Government coalition whip and Likud's head of national-religious sector MK Zeev Elkin on Wednesday praised a Peace Now report publicized on Wednesday on the high level of settlement construction during Prime Minister Benjamin Netanyahu's term in office.
Elkin thanked Peace Now for joining the Likud's election campaign efforts, though this was likely not the intention of the report. Likud has been steadily hemorrhaging voters to the settlement party Habayit Hayehudi, led by Naftali Bennett, and Elkin was on Wednesday waving the Peace Now report as proof that Netanyahu's government has the settlers' best interests at heart.
"The Peace Now report's findings, that the Likud-Beytenu government brought about unprecedented prosperity in Jewish community building," said Elkin, "proves once again what other Judea and Samaria Regional Council (Yesha) heads have already said, that whoever wants Israel to stand firm for its national, security and settlement interests needs to vote Likud.
"To continue the community-building momentum, I call on the supporters of the nationalist camp to take note of the rare accord between Peace Now and the Yesha Council and flood the voting station with Likud ballots," said Elkin.
Peace Now's report says that since taking office on March 31, 2009, the Netanyahu government's "policies and actions in the West Bank and east Jerusalem disclose a clear intention to use settlements to systematically undermine and render impossible a realistic, viable two-state solution to the Israeli-Palestinian conflict."
According to Peace Now, these policies and actions include: "Construction, tenders, approval of future construction, and planning for future construction in settlements located deep inside the West Bank, east of the approved route of Israel’s separation barrier; a record level of tenders, approval of future construction, and planning for future construction in settlements in east Jerusalem."
Netanyahu's government, according to Peace Now, has also adopted, "a formal policy that favors legalizing illegal settlement construction — leading both to additional illegal construction and new illegal outposts, and to the establishment of new settlements for the first time in decades," while providing "preferential funding for settlers and settlements, including funding projects intended to Israelis for keeping settlements — including settlements deep inside the West Bank — as a permanent part of Israel."
According to the report, under Netanyahu's government, construction began on 6,867 new housing units in settlements. Of these, 2,622 (38.2 percent) are in isolated settlements located east of the planned route of Israel’s separation barrier; 2,217 (32.3%) are in settlements west of the constructed route of the fence; and 2,028 (29.5%) are between sections of the fence that are already built and the planned route for the rest of the barrier.

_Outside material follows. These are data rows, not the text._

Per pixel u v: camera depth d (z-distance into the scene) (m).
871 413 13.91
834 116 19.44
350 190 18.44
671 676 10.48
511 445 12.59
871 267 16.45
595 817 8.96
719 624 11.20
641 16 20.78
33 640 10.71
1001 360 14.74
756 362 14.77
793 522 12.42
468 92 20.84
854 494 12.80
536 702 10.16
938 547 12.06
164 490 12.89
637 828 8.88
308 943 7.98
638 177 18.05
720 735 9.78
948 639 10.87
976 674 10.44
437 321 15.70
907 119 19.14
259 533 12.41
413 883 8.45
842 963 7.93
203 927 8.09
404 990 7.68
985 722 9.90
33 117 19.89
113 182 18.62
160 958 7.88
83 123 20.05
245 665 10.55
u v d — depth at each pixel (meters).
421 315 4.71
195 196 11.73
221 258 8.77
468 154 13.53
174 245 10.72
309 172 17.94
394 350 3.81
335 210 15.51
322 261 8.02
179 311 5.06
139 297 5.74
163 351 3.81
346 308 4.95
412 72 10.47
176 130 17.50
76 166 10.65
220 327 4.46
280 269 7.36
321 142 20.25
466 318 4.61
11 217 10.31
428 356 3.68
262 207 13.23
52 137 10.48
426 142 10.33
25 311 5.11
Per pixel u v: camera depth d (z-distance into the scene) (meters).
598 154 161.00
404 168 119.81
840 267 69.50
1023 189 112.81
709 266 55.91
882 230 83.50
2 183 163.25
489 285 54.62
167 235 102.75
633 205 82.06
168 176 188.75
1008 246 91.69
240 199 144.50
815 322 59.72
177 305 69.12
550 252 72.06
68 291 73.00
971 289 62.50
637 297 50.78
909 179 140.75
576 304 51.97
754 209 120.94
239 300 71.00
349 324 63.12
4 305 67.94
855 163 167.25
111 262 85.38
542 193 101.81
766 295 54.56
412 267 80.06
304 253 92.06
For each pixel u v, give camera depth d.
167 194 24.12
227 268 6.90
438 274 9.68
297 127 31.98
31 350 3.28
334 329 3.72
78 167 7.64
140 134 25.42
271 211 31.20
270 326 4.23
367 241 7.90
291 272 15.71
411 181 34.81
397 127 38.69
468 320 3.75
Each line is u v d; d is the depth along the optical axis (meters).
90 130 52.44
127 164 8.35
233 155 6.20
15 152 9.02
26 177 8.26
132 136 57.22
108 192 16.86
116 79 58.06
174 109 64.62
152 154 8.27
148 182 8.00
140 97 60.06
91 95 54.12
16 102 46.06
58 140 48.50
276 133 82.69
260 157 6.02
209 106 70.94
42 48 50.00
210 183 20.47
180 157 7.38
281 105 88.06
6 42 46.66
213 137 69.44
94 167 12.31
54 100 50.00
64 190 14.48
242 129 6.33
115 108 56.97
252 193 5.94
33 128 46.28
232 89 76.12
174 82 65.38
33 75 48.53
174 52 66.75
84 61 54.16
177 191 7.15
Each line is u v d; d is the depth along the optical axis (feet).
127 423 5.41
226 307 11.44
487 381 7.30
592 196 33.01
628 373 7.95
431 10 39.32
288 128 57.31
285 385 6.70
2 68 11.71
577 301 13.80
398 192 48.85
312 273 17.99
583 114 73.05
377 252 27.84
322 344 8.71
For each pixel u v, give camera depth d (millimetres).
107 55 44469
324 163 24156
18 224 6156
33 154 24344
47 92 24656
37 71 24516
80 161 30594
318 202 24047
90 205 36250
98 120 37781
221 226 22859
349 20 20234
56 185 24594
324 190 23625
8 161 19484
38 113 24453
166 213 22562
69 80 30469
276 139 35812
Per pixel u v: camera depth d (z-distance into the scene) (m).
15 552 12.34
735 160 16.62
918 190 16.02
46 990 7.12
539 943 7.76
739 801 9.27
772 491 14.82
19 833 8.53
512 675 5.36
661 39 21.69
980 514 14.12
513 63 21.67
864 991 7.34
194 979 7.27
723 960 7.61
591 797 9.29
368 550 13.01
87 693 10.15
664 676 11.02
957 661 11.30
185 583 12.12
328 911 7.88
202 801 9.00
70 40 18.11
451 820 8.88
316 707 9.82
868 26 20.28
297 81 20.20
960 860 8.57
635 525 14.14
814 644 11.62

Over the past two years alone, the Netanyahu government has issued tenders for 4469 housing units in settlements in the West Bank and east Jerusalem, the report stated. "These approvals pave the way for a huge increase in settlement construction in the coming years," the report states.
The report did point out that "some of this construction was approved under previous governments."
According to the Finance Ministry for the Central Bureau Statistics, the Netanyahu government provided at least NIS 3.7 billion in surplus funding to settlements between 2009 and 2012, the report stated. According to the Israeli Central Bureau of Statistics (CBS), between 2009 and 2011, investment in settlements grew by at least 38%, the report found.
Hatnuah Chairwoman Tzipi Livni also responded to the Peace Now report, saying: "Netanyahu is destroying Israel's international relations and sacrificing its national interests in favor of political interests on the eve of elections. The Netanyahu government's priorities include his natural coalition partners, the extreme right-wing and the ultra-Orthodox in Tapuah and Yitzhar, and not the sane Zionist majority in Israel, the Negev and the Galilee.
"Netanyahu's policies cause Israel to lose twice — once because of its continued isolation in the international arena and twice by weakening the Jewish communities [in the West Bank] and the large settlement blocs, through his lack of differentiation between extraneous and damaging construction in political settlements and legitimate construction and preservation of the large [population] blocs."
In related news, the Housing and Construction Ministry on Wednesday announced tenders for the construction of new housing units in Kiryat Arab and Efrata, both communities over the Green Line in Judea and Samaria. The tender for the Givat Haharsina neighborhood in Kiryat Arba near Hebron is for 84 units in two sites. The tender for Efrata's Givat Hatamar neighborhood is for 114 new housing units in four lots.